WHAT IS REQUIRED - Update the text of every entry below, replacing each occurrence of "Value Jagers" with "Value Hunters" and leaving everything else unchanged.
* * *
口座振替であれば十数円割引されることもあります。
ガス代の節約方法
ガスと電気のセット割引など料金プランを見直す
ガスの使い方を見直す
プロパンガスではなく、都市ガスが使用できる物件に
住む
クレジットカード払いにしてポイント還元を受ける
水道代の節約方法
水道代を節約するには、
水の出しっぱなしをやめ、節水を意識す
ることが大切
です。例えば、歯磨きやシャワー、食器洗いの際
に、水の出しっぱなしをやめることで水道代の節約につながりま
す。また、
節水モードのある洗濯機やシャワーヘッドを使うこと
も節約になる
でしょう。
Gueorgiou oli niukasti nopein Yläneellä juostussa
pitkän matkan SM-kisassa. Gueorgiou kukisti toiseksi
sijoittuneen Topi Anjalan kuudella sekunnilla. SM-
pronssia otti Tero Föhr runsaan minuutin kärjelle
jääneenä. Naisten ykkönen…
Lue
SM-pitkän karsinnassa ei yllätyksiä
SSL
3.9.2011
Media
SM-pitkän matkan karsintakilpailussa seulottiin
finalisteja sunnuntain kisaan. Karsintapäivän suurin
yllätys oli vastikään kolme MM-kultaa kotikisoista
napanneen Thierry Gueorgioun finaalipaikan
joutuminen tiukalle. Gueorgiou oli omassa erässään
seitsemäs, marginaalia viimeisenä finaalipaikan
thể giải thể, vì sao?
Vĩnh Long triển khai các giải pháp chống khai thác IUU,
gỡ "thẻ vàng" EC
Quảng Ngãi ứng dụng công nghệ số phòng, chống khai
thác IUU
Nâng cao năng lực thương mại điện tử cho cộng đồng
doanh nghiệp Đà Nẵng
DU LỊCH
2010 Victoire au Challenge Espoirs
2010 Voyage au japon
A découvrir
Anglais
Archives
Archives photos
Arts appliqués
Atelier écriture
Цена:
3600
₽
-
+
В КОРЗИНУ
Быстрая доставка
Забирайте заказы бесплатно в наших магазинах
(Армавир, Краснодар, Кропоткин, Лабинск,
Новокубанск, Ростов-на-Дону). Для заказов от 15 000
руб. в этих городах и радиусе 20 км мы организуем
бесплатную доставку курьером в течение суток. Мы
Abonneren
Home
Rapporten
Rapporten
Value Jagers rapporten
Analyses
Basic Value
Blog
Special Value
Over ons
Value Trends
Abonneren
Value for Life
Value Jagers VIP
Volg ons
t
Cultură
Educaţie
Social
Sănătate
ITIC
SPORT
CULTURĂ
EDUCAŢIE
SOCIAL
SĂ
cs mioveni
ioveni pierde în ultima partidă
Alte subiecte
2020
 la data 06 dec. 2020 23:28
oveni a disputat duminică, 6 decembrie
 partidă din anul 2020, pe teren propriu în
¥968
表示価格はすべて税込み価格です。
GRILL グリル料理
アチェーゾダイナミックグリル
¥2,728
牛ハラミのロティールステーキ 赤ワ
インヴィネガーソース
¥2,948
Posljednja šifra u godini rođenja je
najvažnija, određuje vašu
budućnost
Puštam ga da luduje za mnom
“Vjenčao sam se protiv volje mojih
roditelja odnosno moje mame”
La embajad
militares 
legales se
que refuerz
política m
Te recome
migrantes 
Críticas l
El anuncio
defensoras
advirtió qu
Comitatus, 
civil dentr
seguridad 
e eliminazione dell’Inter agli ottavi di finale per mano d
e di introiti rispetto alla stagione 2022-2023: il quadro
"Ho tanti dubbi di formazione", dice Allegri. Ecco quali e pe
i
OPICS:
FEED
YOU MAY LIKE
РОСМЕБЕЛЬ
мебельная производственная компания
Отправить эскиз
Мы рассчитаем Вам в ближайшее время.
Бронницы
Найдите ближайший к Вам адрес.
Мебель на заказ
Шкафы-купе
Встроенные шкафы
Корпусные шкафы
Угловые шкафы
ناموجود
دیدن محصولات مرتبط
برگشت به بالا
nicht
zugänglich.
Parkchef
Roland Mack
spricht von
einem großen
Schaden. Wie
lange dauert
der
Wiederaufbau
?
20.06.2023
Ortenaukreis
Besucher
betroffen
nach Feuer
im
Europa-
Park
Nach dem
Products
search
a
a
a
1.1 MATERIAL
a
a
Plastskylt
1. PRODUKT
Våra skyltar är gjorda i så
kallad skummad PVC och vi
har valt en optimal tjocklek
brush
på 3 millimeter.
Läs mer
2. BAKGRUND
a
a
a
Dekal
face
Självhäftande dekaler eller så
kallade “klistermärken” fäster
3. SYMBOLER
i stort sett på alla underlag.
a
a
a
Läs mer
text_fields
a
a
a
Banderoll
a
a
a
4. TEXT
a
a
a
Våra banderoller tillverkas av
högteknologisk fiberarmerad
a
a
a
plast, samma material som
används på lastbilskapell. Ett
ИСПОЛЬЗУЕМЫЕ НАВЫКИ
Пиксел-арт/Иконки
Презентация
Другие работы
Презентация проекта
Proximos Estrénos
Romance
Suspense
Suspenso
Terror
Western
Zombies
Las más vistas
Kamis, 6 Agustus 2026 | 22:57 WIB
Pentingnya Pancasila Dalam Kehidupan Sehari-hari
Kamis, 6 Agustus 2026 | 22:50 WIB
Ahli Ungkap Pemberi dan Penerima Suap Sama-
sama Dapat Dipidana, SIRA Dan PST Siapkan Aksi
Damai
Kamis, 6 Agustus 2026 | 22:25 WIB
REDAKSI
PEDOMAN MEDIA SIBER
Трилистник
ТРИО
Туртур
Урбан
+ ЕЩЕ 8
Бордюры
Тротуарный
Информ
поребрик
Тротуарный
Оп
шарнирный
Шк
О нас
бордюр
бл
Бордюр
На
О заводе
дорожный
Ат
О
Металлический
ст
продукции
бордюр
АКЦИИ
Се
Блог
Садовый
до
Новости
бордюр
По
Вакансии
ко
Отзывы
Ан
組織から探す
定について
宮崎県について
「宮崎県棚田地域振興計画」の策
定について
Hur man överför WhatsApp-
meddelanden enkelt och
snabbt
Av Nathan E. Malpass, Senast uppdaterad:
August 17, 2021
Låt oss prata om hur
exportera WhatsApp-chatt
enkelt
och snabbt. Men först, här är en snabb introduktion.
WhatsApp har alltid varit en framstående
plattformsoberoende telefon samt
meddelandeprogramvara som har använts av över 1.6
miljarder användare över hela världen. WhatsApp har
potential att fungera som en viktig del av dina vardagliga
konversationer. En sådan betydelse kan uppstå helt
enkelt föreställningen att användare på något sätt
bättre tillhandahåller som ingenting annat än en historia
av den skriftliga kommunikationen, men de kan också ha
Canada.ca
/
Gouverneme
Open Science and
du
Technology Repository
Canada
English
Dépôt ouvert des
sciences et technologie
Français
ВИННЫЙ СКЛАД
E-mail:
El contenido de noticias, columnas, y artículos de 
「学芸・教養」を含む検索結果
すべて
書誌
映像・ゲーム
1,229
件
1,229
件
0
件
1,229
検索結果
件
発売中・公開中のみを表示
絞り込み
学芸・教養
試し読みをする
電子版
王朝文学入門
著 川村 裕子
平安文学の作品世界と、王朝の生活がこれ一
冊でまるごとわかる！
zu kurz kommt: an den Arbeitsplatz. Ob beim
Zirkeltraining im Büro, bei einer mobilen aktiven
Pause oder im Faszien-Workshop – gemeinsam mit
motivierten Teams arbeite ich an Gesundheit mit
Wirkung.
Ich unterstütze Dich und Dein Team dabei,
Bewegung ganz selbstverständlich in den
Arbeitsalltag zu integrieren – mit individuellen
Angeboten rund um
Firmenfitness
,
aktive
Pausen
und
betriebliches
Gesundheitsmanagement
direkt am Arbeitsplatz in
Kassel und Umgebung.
* * *
REPLY TO THE EXERCISE -
口座振替であれば十数円割引されることもあります。
ガス代の節約方法
ガスと電気のセット割引など料金プランを見直す
ガスの使い方を見直す
プロパンガスではなく、都市ガスが使用できる物件に
住む
クレジットカード払いにしてポイント還元を受ける
水道代の節約方法
水道代を節約するには、
水の出しっぱなしをやめ、節水を意識す
ることが大切
です。例えば、歯磨きやシャワー、食器洗いの際
に、水の出しっぱなしをやめることで水道代の節約につながりま
す。また、
節水モードのある洗濯機やシャワーヘッドを使うこと
も節約になる
でしょう。
Gueorgiou oli niukasti nopein Yläneellä juostussa
pitkän matkan SM-kisassa. Gueorgiou kukisti toiseksi
sijoittuneen Topi Anjalan kuudella sekunnilla. SM-
pronssia otti Tero Föhr runsaan minuutin kärjelle
jääneenä. Naisten ykkönen…
Lue
SM-pitkän karsinnassa ei yllätyksiä
SSL
3.9.2011
Media
SM-pitkän matkan karsintakilpailussa seulottiin
finalisteja sunnuntain kisaan. Karsintapäivän suurin
yllätys oli vastikään kolme MM-kultaa kotikisoista
napanneen Thierry Gueorgioun finaalipaikan
joutuminen tiukalle. Gueorgiou oli omassa erässään
seitsemäs, marginaalia viimeisenä finaalipaikan
thể giải thể, vì sao?
Vĩnh Long triển khai các giải pháp chống khai thác IUU,
gỡ "thẻ vàng" EC
Quảng Ngãi ứng dụng công nghệ số phòng, chống khai
thác IUU
Nâng cao năng lực thương mại điện tử cho cộng đồng
doanh nghiệp Đà Nẵng
DU LỊCH
2010 Victoire au Challenge Espoirs
2010 Voyage au japon
A découvrir
Anglais
Archives
Archives photos
Arts appliqués
Atelier écriture
Цена:
3600
₽
-
+
В КОРЗИНУ
Быстрая доставка
Забирайте заказы бесплатно в наших магазинах
(Армавир, Краснодар, Кропоткин, Лабинск,
Новокубанск, Ростов-на-Дону). Для заказов от 15 000
руб. в этих городах и радиусе 20 км мы организуем
бесплатную доставку курьером в течение суток. Мы
Abonneren
Home
Rapporten
Rapporten
Value Hunters rapporten
Analyses
Basic Value
Blog
Special Value
Over ons
Value Trends
Abonneren
Value for Life
Value Hunters VIP
Volg ons
t
Cultură
Educaţie
Social
Sănătate
ITIC
SPORT
CULTURĂ
EDUCAŢIE
SOCIAL
SĂ
cs mioveni
ioveni pierde în ultima partidă
Alte subiecte
2020
 la data 06 dec. 2020 23:28
oveni a disputat duminică, 6 decembrie
 partidă din anul 2020, pe teren propriu în
¥968
表示価格はすべて税込み価格です。
GRILL グリル料理
アチェーゾダイナミックグリル
¥2,728
牛ハラミのロティールステーキ 赤ワ
インヴィネガーソース
¥2,948
Posljednja šifra u godini rođenja je
najvažnija, određuje vašu
budućnost
Puštam ga da luduje za mnom
“Vjenčao sam se protiv volje mojih
roditelja odnosno moje mame”
La embajad
militares 
legales se
que refuerz
política m
Te recome
migrantes 
Críticas l
El anuncio
defensoras
advirtió qu
Comitatus, 
civil dentr
seguridad 
e eliminazione dell’Inter agli ottavi di finale per mano d
e di introiti rispetto alla stagione 2022-2023: il quadro
"Ho tanti dubbi di formazione", dice Allegri. Ecco quali e pe
i
OPICS:
FEED
YOU MAY LIKE
РОСМЕБЕЛЬ
мебельная производственная компания
Отправить эскиз
Мы рассчитаем Вам в ближайшее время.
Бронницы
Найдите ближайший к Вам адрес.
Мебель на заказ
Шкафы-купе
Встроенные шкафы
Корпусные шкафы
Угловые шкафы
ناموجود
دیدن محصولات مرتبط
برگشت به بالا
nicht
zugänglich.
Parkchef
Roland Mack
spricht von
einem großen
Schaden. Wie
lange dauert
der
Wiederaufbau
?
20.06.2023
Ortenaukreis
Besucher
betroffen
nach Feuer
im
Europa-
Park
Nach dem
Products
search
a
a
a
1.1 MATERIAL
a
a
Plastskylt
1. PRODUKT
Våra skyltar är gjorda i så
kallad skummad PVC och vi
har valt en optimal tjocklek
brush
på 3 millimeter.
Läs mer
2. BAKGRUND
a
a
a
Dekal
face
Självhäftande dekaler eller så
kallade “klistermärken” fäster
3. SYMBOLER
i stort sett på alla underlag.
a
a
a
Läs mer
text_fields
a
a
a
Banderoll
a
a
a
4. TEXT
a
a
a
Våra banderoller tillverkas av
högteknologisk fiberarmerad
a
a
a
plast, samma material som
används på lastbilskapell. Ett
ИСПОЛЬЗУЕМЫЕ НАВЫКИ
Пиксел-арт/Иконки
Презентация
Другие работы
Презентация проекта
Proximos Estrénos
Romance
Suspense
Suspenso
Terror
Western
Zombies
Las más vistas
Kamis, 6 Agustus 2026 | 22:57 WIB
Pentingnya Pancasila Dalam Kehidupan Sehari-hari
Kamis, 6 Agustus 2026 | 22:50 WIB
Ahli Ungkap Pemberi dan Penerima Suap Sama-
sama Dapat Dipidana, SIRA Dan PST Siapkan Aksi
Damai
Kamis, 6 Agustus 2026 | 22:25 WIB
REDAKSI
PEDOMAN MEDIA SIBER
Трилистник
ТРИО
Туртур
Урбан
+ ЕЩЕ 8
Бордюры
Тротуарный
Информ
поребрик
Тротуарный
Оп
шарнирный
Шк
О нас
бордюр
бл
Бордюр
На
О заводе
дорожный
Ат
О
Металлический
ст
продукции
бордюр
АКЦИИ
Се
Блог
Садовый
до
Новости
бордюр
По
Вакансии
ко
Отзывы
Ан
組織から探す
定について
宮崎県について
「宮崎県棚田地域振興計画」の策
定について
Hur man överför WhatsApp-
meddelanden enkelt och
snabbt
Av Nathan E. Malpass, Senast uppdaterad:
August 17, 2021
Låt oss prata om hur
exportera WhatsApp-chatt
enkelt
och snabbt. Men först, här är en snabb introduktion.
WhatsApp har alltid varit en framstående
plattformsoberoende telefon samt
meddelandeprogramvara som har använts av över 1.6
miljarder användare över hela världen. WhatsApp har
potential att fungera som en viktig del av dina vardagliga
konversationer. En sådan betydelse kan uppstå helt
enkelt föreställningen att användare på något sätt
bättre tillhandahåller som ingenting annat än en historia
av den skriftliga kommunikationen, men de kan också ha
Canada.ca
/
Gouverneme
Open Science and
du
Technology Repository
Canada
English
Dépôt ouvert des
sciences et technologie
Français
ВИННЫЙ СКЛАД
E-mail:
El contenido de noticias, columnas, y artículos de 
「学芸・教養」を含む検索結果
すべて
書誌
映像・ゲーム
1,229
件
1,229
件
0
件
1,229
検索結果
件
発売中・公開中のみを表示
絞り込み
学芸・教養
試し読みをする
電子版
王朝文学入門
著 川村 裕子
平安文学の作品世界と、王朝の生活がこれ一
冊でまるごとわかる！
zu kurz kommt: an den Arbeitsplatz. Ob beim
Zirkeltraining im Büro, bei einer mobilen aktiven
Pause oder im Faszien-Workshop – gemeinsam mit
motivierten Teams arbeite ich an Gesundheit mit
Wirkung.
Ich unterstütze Dich und Dein Team dabei,
Bewegung ganz selbstverständlich in den
Arbeitsalltag zu integrieren – mit individuellen
Angeboten rund um
Firmenfitness
,
aktive
Pausen
und
betriebliches
Gesundheitsmanagement
direkt am Arbeitsplatz in
Kassel und Umgebung.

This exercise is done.